One reason Blokus has been such a hit in the board game community is that the gameplay is fairly simple. Each player starts with the same set of Tetris-like pieces that they need to fit onto the board. You need to grow your network of tiles bit by bit from your starting location (either from the corner on the original board or from a more central starting location on the two-player board). The catch is that you can't put any piece orthogonally adjacent to your own pieces, which lets you expand quickly but leaves a Swiss-cheese-like mess in your wake. The goal is to prevent your opponents from placing more pieces than you do.
It's hard to really cut someone off in the beginning of the game because those diagonals allow for a lot of maneuvering. Good strategists will quickly learn to place their pieces in such a way that their opponents need to make some real tough decisions about which tiles to try and fit on the board and which ones to give up on, and this is what makes Blokus so appealing. Games last maybe 20 minutes, but they're way faster on the iPad.
Blokus HD not only includes the original 2-4-player Blokus, but also the two-player version on a smaller board called Blokus Duo (also Travel Blokus), so there's a lot of gameplay variety included in one purchase.
Aside from implementing the Blokus gameplay flawlessly, the app also imports a few devices from video games (i.e., achievements) that give you more reasons to play repeatedly. Some are easy – starting a tournament game, for example – some are quite difficult to do and win – playing all your pieces from largest to smallest – so there's a nice skill level ramp to climb. Each turn, the pieces you have left appear at the bottom of the screen and little triangles flash on the board in the spaces where you can still play a piece (oh, how we wish we could turn this "feature" off). You tap the piece you want to play, maneuver it into position and tap the green checkmark. Wait a few seconds for the AI to place the other pieces, then take your next turn. In a multiplayer game with the iPad laying flat on the table, it's best to rotate the iPad to the person whose turn it is, because the piece selection is always at the bottom. Also, when it's not your turn, you can't see your pieces and plan your next move when playing in hotseat mode, which is too bad.

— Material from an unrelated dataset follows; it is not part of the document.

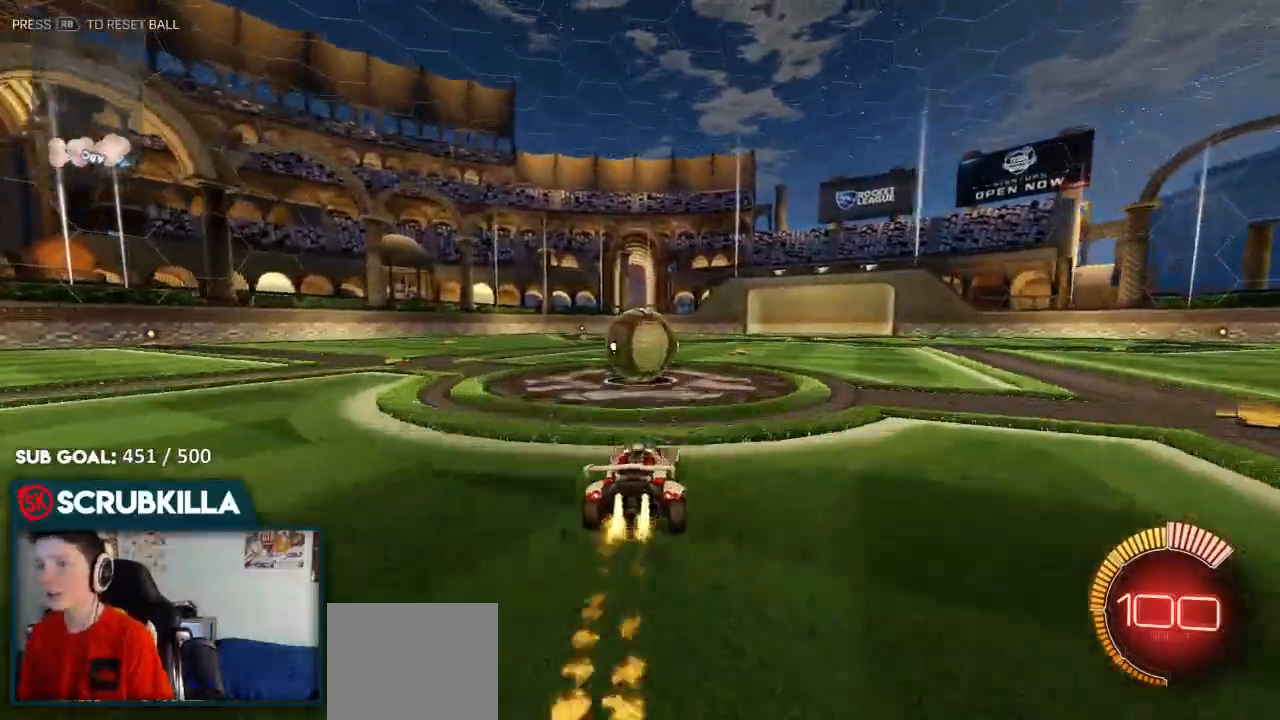
{"dt_ms": 500, "buttons": ["A", "B", "X", "R2"], "left_stick": "down-left", "right_stick": "center", "events": [[50, "B", "up"], [150, "left_stick", "right"], [200, "B", "down"], [250, "A", "down"], [250, "left_stick", "left"], [283, "A", "up"], [417, "A", "down"], [467, "X", "down"], [500, "left_stick", "down-left"]]}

There are two great features built into the app, one that works well and one that doesn't. Feature 1: you can pause, skip and rewind your iTunes music without exiting the app by clicking the little music icon on the bottom of the screen.
Feature 2: the game has a colorblind mode that overlays little shapes on the pieces to make them easily distinguishable from one another. The screen looks way too busy with them turned on, but if they're needed, it's great to have them as an option.

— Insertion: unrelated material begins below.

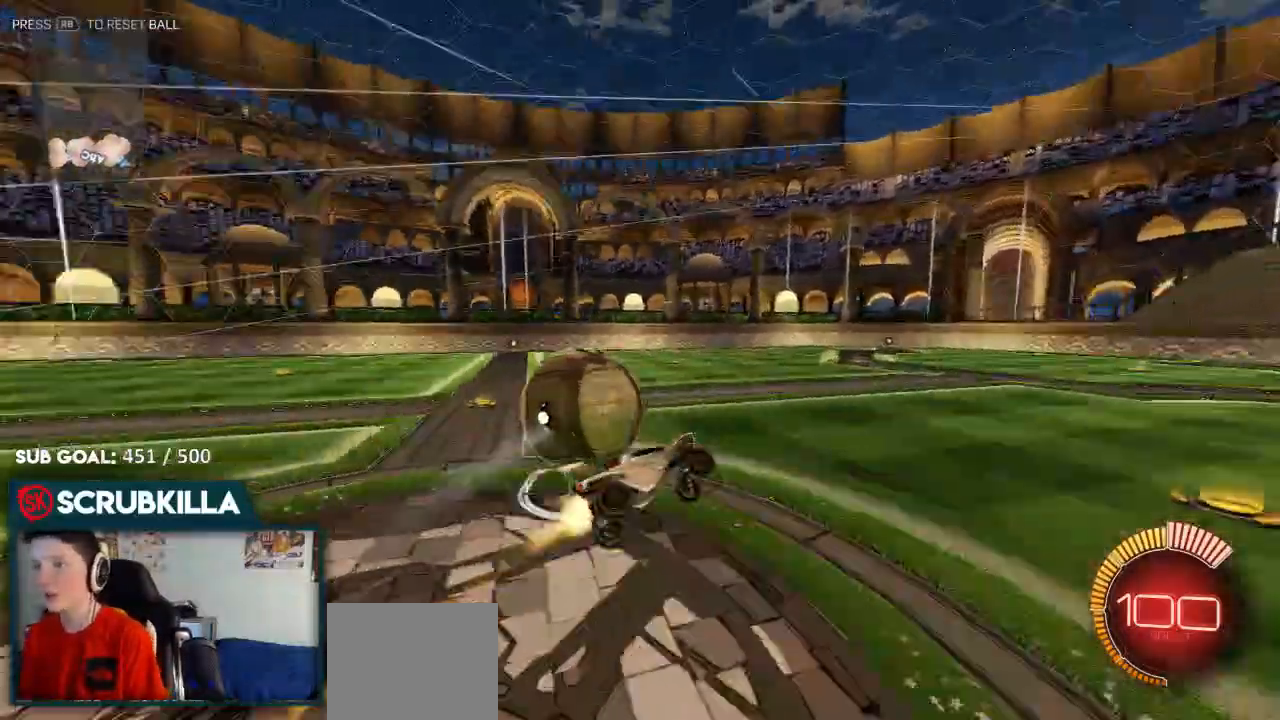
{"dt_ms": 1000, "buttons": ["R2"], "left_stick": "left", "right_stick": "center"}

Now for the bad stuff. That iTunes feature? It doesn't work all that well. If you pause an album, there's no guarantee that it'll start back up when you unpause the music. Oh, and if you don't like flashy apps, this one gets annoying fast. There are lots of "Great block!" encouragements and shiny wipes that wash over the screen, and everything is brightly colored and shimmery. Sure, this kind of mimics the bright plastic colors of the tabletop version – props to Gameloft for keeping it real – but it'd also be nice to tone some of this down a bit. We don't need it to be as plain as Pathology, but a little less bling can be a good thing. Also, Blokus HD doesn't always save your game when you leave the app. Booo.
Another major problem with Blokus HD is the game's unresponsiveness when trying to rotate a tile. The app lets you spin them by either putting your finger on the circular outline that halos a piece you're about to play on the board or by using two fingers on the smaller representative piece in your play area. Either way you try, it doesn't work well at all. This is something you need to do multiple times each game, so the "God, that's annoying" factor climbs real high, real fast. With so many coders and testers contributing to the game (something like two dozen people worked on quality assurance, for crying out loud), this shouldn't happen. Especially not in a $5 app.
The Blokus apps also allow three humans to play Blokus, something that you can't do (totally fairly) using the tabletop version. With the computer handling the duties of controlling one or more of the colors (and yes, the extra player AI can be set to different skill levels), three-player Blokus is finally possible without investing in a Blokus Trigon board. Speaking of which, why isn't Trigon an option in this app? Seems like it should be – which means we'll probably see it as either an in-game purchase or as a separate app somewhere down the road.